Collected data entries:

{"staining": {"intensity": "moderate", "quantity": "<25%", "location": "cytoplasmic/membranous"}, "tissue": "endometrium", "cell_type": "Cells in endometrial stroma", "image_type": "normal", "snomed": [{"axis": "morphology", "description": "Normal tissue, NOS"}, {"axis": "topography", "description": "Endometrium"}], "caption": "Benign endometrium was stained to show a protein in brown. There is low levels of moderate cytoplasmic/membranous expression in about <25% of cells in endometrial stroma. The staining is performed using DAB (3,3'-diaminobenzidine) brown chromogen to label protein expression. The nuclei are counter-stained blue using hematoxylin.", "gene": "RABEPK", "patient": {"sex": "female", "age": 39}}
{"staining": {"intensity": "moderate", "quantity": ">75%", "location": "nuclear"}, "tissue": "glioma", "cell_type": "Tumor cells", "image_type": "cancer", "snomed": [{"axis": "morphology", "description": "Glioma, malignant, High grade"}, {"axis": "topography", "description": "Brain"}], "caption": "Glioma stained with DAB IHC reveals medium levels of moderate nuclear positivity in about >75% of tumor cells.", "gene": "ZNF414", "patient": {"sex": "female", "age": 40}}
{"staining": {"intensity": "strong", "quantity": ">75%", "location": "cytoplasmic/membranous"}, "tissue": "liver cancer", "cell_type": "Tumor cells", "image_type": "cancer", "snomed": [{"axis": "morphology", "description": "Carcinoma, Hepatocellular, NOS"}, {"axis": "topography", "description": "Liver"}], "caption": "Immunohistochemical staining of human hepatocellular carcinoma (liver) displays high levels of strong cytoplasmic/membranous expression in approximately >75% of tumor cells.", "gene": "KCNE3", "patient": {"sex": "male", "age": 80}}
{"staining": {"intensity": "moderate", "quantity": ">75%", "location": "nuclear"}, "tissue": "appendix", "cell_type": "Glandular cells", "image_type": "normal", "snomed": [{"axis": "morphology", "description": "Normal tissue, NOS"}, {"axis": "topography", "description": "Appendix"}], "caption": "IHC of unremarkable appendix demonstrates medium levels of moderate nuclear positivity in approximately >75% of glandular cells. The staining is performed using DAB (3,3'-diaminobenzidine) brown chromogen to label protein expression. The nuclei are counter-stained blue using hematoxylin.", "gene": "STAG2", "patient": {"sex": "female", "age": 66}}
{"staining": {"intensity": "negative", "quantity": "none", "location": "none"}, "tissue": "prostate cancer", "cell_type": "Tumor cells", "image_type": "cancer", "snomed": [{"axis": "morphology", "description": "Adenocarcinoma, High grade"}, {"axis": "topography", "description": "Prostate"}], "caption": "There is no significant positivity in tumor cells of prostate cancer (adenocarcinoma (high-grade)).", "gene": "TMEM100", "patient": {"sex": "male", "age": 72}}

## EXERCISE DIRECTIONS
Write out every entry again, exactly as it appears.

## RESULT FOR THIS TASK
{"staining": {"intensity": "moderate", "quantity": "<25%", "location": "cytoplasmic/membranous"}, "tissue": "endometrium", "cell_type": "Cells in endometrial stroma", "image_type": "normal", "snomed": [{"axis": "morphology", "description": "Normal tissue, NOS"}, {"axis": "topography", "description": "Endometrium"}], "caption": "Benign endometrium was stained to show a protein in brown. There is low levels of moderate cytoplasmic/membranous expression in about <25% of cells in endometrial stroma. The staining is performed using DAB (3,3'-diaminobenzidine) brown chromogen to label protein expression. The nuclei are counter-stained blue using hematoxylin.", "gene": "RABEPK", "patient": {"sex": "female", "age": 39}}
{"staining": {"intensity": "moderate", "quantity": ">75%", "location": "nuclear"}, "tissue": "glioma", "cell_type": "Tumor cells", "image_type": "cancer", "snomed": [{"axis": "morphology", "description": "Glioma, malignant, High grade"}, {"axis": "topography", "description": "Brain"}], "caption": "Glioma stained with DAB IHC reveals medium levels of moderate nuclear positivity in about >75% of tumor cells.", "gene": "ZNF414", "patient": {"sex": "female", "age": 40}}
{"staining": {"intensity": "strong", "quantity": ">75%", "location": "cytoplasmic/membranous"}, "tissue": "liver cancer", "cell_type": "Tumor cells", "image_type": "cancer", "snomed": [{"axis": "morphology", "description": "Carcinoma, Hepatocellular, NOS"}, {"axis": "topography", "description": "Liver"}], "caption": "Immunohistochemical staining of human hepatocellular carcinoma (liver) displays high levels of strong cytoplasmic/membranous expression in approximately >75% of tumor cells.", "gene": "KCNE3", "patient": {"sex": "male", "age": 80}}
{"staining": {"intensity": "moderate", "quantity": ">75%", "location": "nuclear"}, "tissue": "appendix", "cell_type": "Glandular cells", "image_type": "normal", "snomed": [{"axis": "morphology", "description": "Normal tissue, NOS"}, {"axis": "topography", "description": "Appendix"}], "caption": "IHC of unremarkable appendix demonstrates medium levels of moderate nuclear positivity in approximately >75% of glandular cells. The staining is performed using DAB (3,3'-diaminobenzidine) brown chromogen to label protein expression. The nuclei are counter-stained blue using hematoxylin.", "gene": "STAG2", "patient": {"sex": "female", "age": 66}}
{"staining": {"intensity": "negative", "quantity": "none", "location": "none"}, "tissue": "prostate cancer", "cell_type": "Tumor cells", "image_type": "cancer", "snomed": [{"axis": "morphology", "description": "Adenocarcinoma, High grade"}, {"axis": "topography", "description": "Prostate"}], "caption": "There is no significant positivity in tumor cells of prostate cancer (adenocarcinoma (high-grade)).", "gene": "TMEM100", "patient": {"sex": "male", "age": 72}}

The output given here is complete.